• Noninvasive determination of exercise-induced hydrodgen ion threshold through direct optical measurement

      Soller, Babs R.; Yang, Ye; Lee, Stuart M. C.; Wilson, Cassie A.; Hagan, R. Donald (2008-03-01)
      The intensity of exercise above which oxygen uptake (Vo2) does not account for all of the required energy to perform work has been associated with lactate accumulation in the blood (lactate threshold, LT) and elevated carbon dioxide output (gas exchange threshold). An increase in hydrogen ion concentration ([H+]) is approximately concurrent with elevation of blood lactate and CO2 output during exercise. Near-infrared spectra (NIRS) and invasive interstitial fluid pH (pHm) were measured in the flexor digitorum profundus during handgrip exercise to produce a mathematical model relating the two measures with an estimated error of 0.035 pH units. This NIRS pHm model was subsequently applied to spectra collected from the vastus lateralis of 10 subjects performing an incremental-intensity cycle protocol. Muscle oxygen saturation (SmO2) was also calculated from spectra. We hypothesized that a H+ threshold could be identified for these subjects and that it would be different from but correlated with the LT. Lactate, gas exchange, SmO2, and H+ thresholds were determined as a function of Vo2 using bilinear regression. LT was significantly different from both the gas exchange threshold (Delta = 0.27 +/- 0.29 l/min) and H+ threshold (Delta = 0.29 +/- 0.23 l/min), but the gas exchange threshold was not significantly different from the H+ threshold (Delta = 0.00 +/- 0.38 l/min). The H+ threshold was strongly correlated with LT (R2 = 0.95) and the gas exchange threshold (R2 = 0.85). This initial study demonstrates the feasibility of noninvasive pHm estimations, the determination of H+ threshold, and the relationship between H+ and classical metabolic thresholds during incremental exercise.
    • Noninvasive, near infrared spectroscopic-measured muscle pH and PO2 indicate tissue perfusion for cardiac surgical patients undergoing cardiopulmonary bypass

      Soller, Babs R.; Idwasi, Patrick O.; Balaguer, Jorge; Levin, Steven; Simsir, Sinan A.; Vander Salm, Thomas J.; Collette, Helen; Heard, Stephen O. (2003-09-01)

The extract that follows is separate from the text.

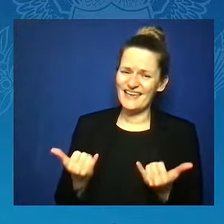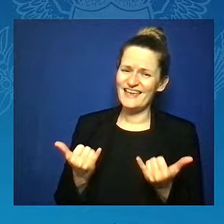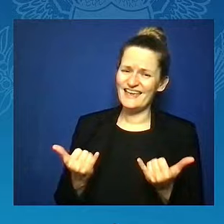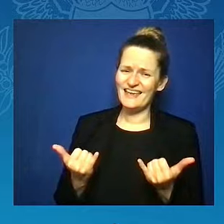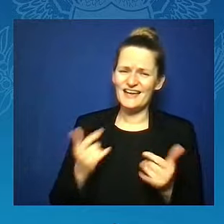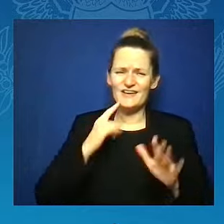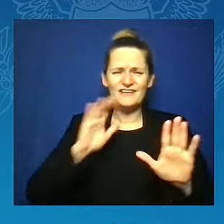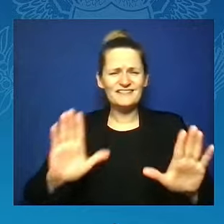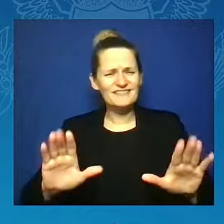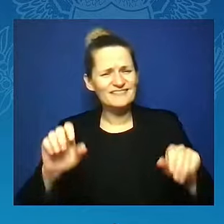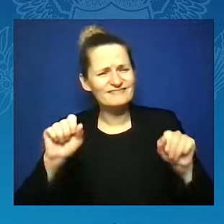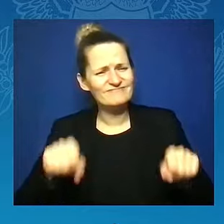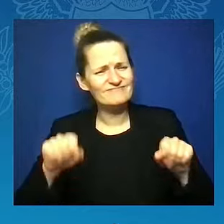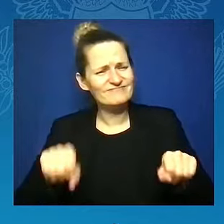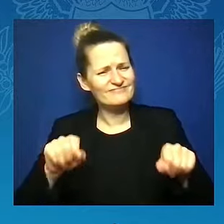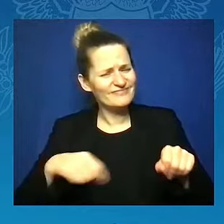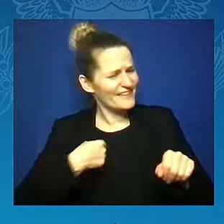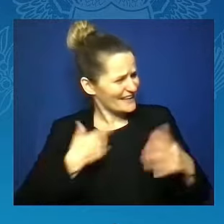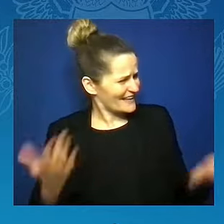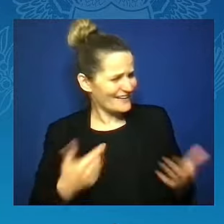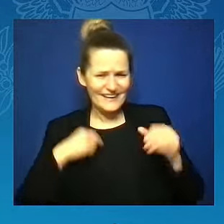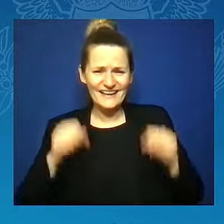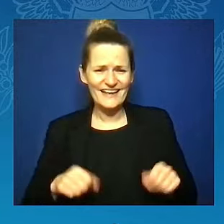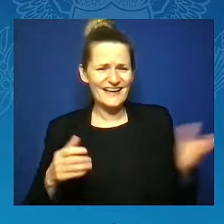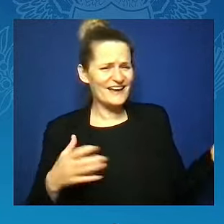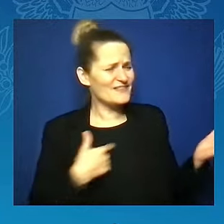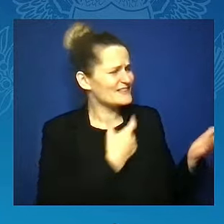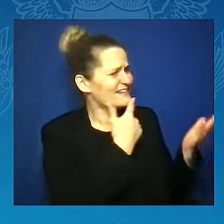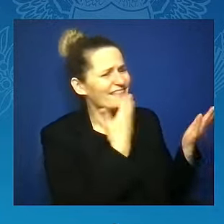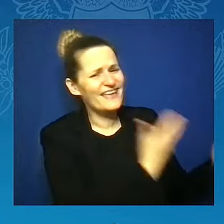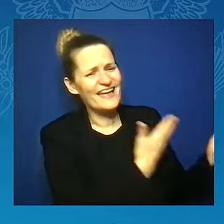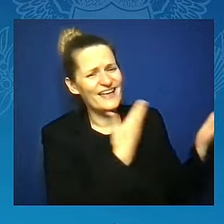thank you in front of all of the sisters who are here.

      OBJECTIVE: To determine whether near infrared spectroscopic measurement of tissue pH and Po2 has sufficient accuracy to assess variation in tissue perfusion resulting from changes in blood pressure and metabolic demand during cardiopulmonary bypass. DESIGN: Prospective clinical study. SETTING: Academic medical center. SUBJECTS: Eighteen elective cardiac surgical patients. INTERVENTION: Cardiac surgery under cardiopulmonary bypass. MEASUREMENTS AND MAIN RESULTS: A near infrared spectroscopic fiber optic probe was placed over the hypothenar eminence. Reference Po2 and pH sensors were inserted in the abductor digiti minimi (V). Data were collected every 30 secs during surgery and for 6 hrs following cardiopulmonary bypass. Calibration equations developed from one third of the data were used with the remaining data to investigate sensitivity of the near infrared spectroscopic measurement to physiologic changes resulting from cardiopulmonary bypass. Near infrared spectroscopic and reference pH and Po2 measurements were compared for each subject using standard error of prediction. Near infrared spectroscopic pH and Po2 at baseline were compared with values during cardiopulmonary bypass just before rewarming commenced (hypotensive, hypothermic), after rewarming (hypotensive, normothermic) just before discontinuation of cardiopulmonary bypass, and at 6 hrs following cardiopulmonary bypass (normotensive, normothermic) using mixed-model analysis of variance. Near infrared spectroscopic pH and Po2 were well correlated with the invasive measurement of pH (R2 =.84) and Po2 (R 2 =.66) with an average standard error of prediction of 0.022 +/- 0.008 pH units and 6 +/- 3 mm Hg, respectively. The average difference between the invasive and near infrared spectroscopic measurement was near zero for both the pH and Po2 measurements. Near infrared spectroscopic Po2 significantly decreased 50% on initiation of cardiopulmonary bypass and remained depressed throughout the bypass and monitored intensive care period. Near infrared spectroscopic pH decreased significantly during cardiopulmonary bypass, decreased significantly during rewarming, and remained depressed 6 hrs after cardiopulmonary bypass. Diabetic patients responded differently than nondiabetic subjects to cardiopulmonary bypass, with lower muscle pH values (p =.02). CONCLUSIONS: Near infrared spectroscopic-measured muscle pH and Po2 are sensitive to changes in tissue perfusion during cardiopulmonary bypass.